B.C. oil refinery backers move ahead

David Black: business case for B.C. refinery sound

Backers of a third large oil refinery proposal for British Columbia’s North Coast made some high-profile appointments Wednesday by naming former Assembly of First Nations national chiefs Shawn Atleo and Ovide Mercredi as advisors to their team.

Pacific Future Energy, proposing what it calls the world’s greenest refinery near Prince Rupert, announced the appointments on Dec. 17 at a Vancouver Board of Trade event hosted by Stockwell Day, the former Conservative trade minister who has been the group’s public face since August.

Pacific Future’s proposal is similar to Kitimat Clean, a refinery bid launched in 2012 by David Black, chairman of Black Press. Both would be constructed from modules manufactured offshore to produce diesel, gasoline and other fuels for sale, avoiding the transport of heavy oil by tankers to reach export markets.

The third proposal is called Eagle Spirit Energy, headed by aboriginal author and lawyer Calvin Helin with financial backing from the Aquilini Group, the Vancouver family business that owns the Vancouver Canucks and extensive real estate and farm holdings.

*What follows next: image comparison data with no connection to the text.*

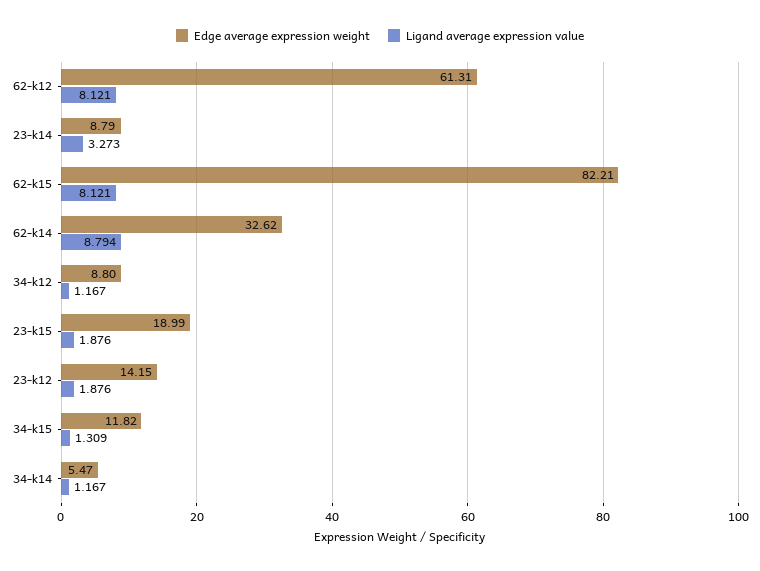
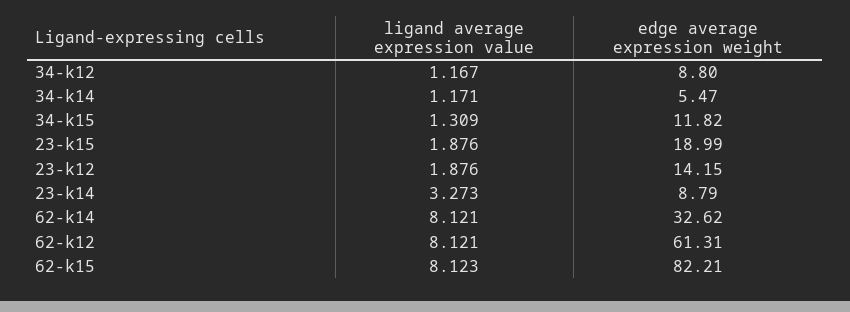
  {
    "Edge average expression weight": {
      "62-k12": 61.31,
      "23-k14": 8.79,
      "62-k15": 82.21,
      "62-k14": 32.62,
      "34-k12": 8.8,
      "23-k15": 18.99,
      "23-k12": 14.15,
      "34-k15": 11.82,
      "34-k14": 5.47
    },
    "Ligand average expression value": {
      "62-k12": 8.121,
      "23-k14": 3.273,
-     "62-k15": 8.121,
+     "62-k15": 8.123,
-     "62-k14": 8.794,
+     "62-k14": 8.121,
      "34-k12": 1.167,
      "23-k15": 1.876,
      "23-k12": 1.876,
      "34-k15": 1.309,
-     "34-k14": 1.167
+     "34-k14": 1.171
    }
  }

Eagle Spirit is proposing a pipeline from the Alberta oil sands to an upgrader that would produce synthetic crude oil for export by tankers, likely from the Prince Rupert area.

Black announced last week that engineering firm Hatch Ltd. has completed a design and feasibility study for a refinery at an estimated cost of $22 billion, making it one of the 10 biggest in the world.

He added in an interview he sees obvious similarities with the Pacific Future proposal, which describes new technology and carbon capture to reduce its environmental impact.

Kitimat Clean proposes a new refining process that avoids production of petroleum coke, a coal-like byproduct of conventional heavy oil refining that is used in steel making.

Black said the entry of Pacific Future, headed by an executive of Mexican conglomerate Grupo Salinas, shows the business case for a B.C. refinery is sound and there is capacity for more than one plant.

All proposals for B.C. North Coast refining await the fate of the Enbridge Northern Gateway pipeline project, which received a federal environmental certificate this year and awaits approval by the federal cabinet.

All proposals also face opposition to pipeline and tanker transport of heavy oil. Pacific Future has appointed Atleo as a senior advisor for partnerships months after Premier Christy Clark appointed him as an advisor for dialogue between First Nations, government and industry.

Black said his next steps include negotiating “acceptable compensation” for his project with the Kitselas and Haisla First Nations for use of their traditional territory.